Beide Klubs haben dabei ebenso wie die weiteren deutschen Vertreter Rhein-Neckar Löwen und SG Flensburg-Handewitt den klaren Anspruch, die Hauptrunde zu erreichen.

Niederlagen werden zur Hypothek

Die vermeintlich leichten Auftaktgegner sollen dabei allerdings nicht zu Stolpersteinen werden. "Wir müssen von Beginn an Gas geben", fordert THW-Manager Uwe Schwenker.

Auch wenn die Kieler wieder als Mitfavorit in den Wettbewerb starten, warnt Schwenker vor Leichtsinn: "Wir wollen erstmal die Gruppenphasen überstehen, bevor wir vom Finale reden."

Der veränderte Modus hält schon in der ersten Gruppenphase eine Neuerung bereit, die für so manches Team zum Problem werden könnte. Die für die Hauptrunde qualifizierten jeweils acht Gruppenersten und -zweiten nehmen ihre gegeneinander erzielten Punkte und Tore mit.

Niederlagen könnten somit auf dem Weg ins wieder eingeführte Viertelfinale zur Hypothek werden."Wenn wir in unserer Gruppe zweimal gegen Barcelona verlieren, sind wir weg vom Fenster", sagt Schwenker vor dem härtesten Brocken in der Kieler Vorrundengruppe C.

Zu Gast bei Balic

Auch bei den HSV-Handballern ist man gewarnt. "Wir wollen verlustpunktfrei in die zweite Gruppenphase einziehen", sagt Hamburgs Sportchef Christian Fitzek.

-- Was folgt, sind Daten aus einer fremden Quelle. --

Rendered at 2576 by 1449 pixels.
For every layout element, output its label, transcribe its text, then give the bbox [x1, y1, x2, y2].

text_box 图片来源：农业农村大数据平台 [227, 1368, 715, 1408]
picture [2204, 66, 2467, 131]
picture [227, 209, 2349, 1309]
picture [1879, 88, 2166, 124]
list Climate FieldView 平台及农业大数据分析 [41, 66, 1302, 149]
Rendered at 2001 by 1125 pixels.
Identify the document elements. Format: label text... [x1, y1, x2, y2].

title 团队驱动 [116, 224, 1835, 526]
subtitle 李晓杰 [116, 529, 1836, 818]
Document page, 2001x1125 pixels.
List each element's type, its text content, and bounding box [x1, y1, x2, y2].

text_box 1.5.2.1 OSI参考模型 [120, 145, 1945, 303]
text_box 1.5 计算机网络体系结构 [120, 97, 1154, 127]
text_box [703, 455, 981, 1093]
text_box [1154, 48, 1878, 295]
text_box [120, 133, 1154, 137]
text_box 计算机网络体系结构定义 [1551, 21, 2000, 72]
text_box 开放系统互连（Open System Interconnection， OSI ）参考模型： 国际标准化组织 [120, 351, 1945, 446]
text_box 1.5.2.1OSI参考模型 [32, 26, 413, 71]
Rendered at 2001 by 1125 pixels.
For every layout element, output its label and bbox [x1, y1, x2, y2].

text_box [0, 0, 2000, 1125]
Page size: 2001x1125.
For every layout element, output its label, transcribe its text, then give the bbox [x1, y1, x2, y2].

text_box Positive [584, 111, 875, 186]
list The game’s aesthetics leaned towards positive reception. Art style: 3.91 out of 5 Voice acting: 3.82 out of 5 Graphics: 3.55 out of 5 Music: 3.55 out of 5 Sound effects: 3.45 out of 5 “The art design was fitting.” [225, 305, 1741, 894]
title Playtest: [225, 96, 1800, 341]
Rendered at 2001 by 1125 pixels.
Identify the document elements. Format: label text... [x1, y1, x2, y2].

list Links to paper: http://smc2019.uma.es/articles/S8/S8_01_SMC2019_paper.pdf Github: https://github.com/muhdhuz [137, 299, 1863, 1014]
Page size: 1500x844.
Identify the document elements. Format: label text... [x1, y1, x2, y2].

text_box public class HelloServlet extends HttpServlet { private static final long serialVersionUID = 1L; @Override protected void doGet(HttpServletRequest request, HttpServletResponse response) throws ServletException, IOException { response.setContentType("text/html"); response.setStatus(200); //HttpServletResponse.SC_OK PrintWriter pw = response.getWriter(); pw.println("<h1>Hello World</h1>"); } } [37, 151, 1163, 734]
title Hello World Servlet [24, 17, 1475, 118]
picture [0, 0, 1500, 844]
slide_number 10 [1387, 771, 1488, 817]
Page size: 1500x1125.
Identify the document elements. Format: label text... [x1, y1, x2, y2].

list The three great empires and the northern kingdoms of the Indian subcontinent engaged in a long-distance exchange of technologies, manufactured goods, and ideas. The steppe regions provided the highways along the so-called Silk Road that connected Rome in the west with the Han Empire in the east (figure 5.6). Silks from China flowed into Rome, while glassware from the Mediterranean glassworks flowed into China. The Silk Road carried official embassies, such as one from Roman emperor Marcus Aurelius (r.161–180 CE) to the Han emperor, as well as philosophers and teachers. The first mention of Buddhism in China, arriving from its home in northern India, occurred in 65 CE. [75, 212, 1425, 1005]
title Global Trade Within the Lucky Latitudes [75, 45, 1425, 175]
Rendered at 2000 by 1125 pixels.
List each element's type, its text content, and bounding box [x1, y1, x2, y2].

Die Hanseaten bekommen es neben Presov mit RS Belgrad und dem FC Kopenhagen zu tun: "In der sicher schweren Hauptrunde ist jeder Zähler wichtig."

Die wohl schwerste Aufgabe zum Start der Champions League hat Neuling Rhein-Neckar Löwen erwischt, der am Samstag (17.45) beim kroatischen Meister und Mitfavoriten HC Zagreb um Superstar Ivano Balic antritt.

Erst am Sonntag startet die SG Flensburg-Handewitt in den Wettbewerb. In Gruppe F tritt der Vizemeister auswärts auf KC Veszprem aus Ungarn.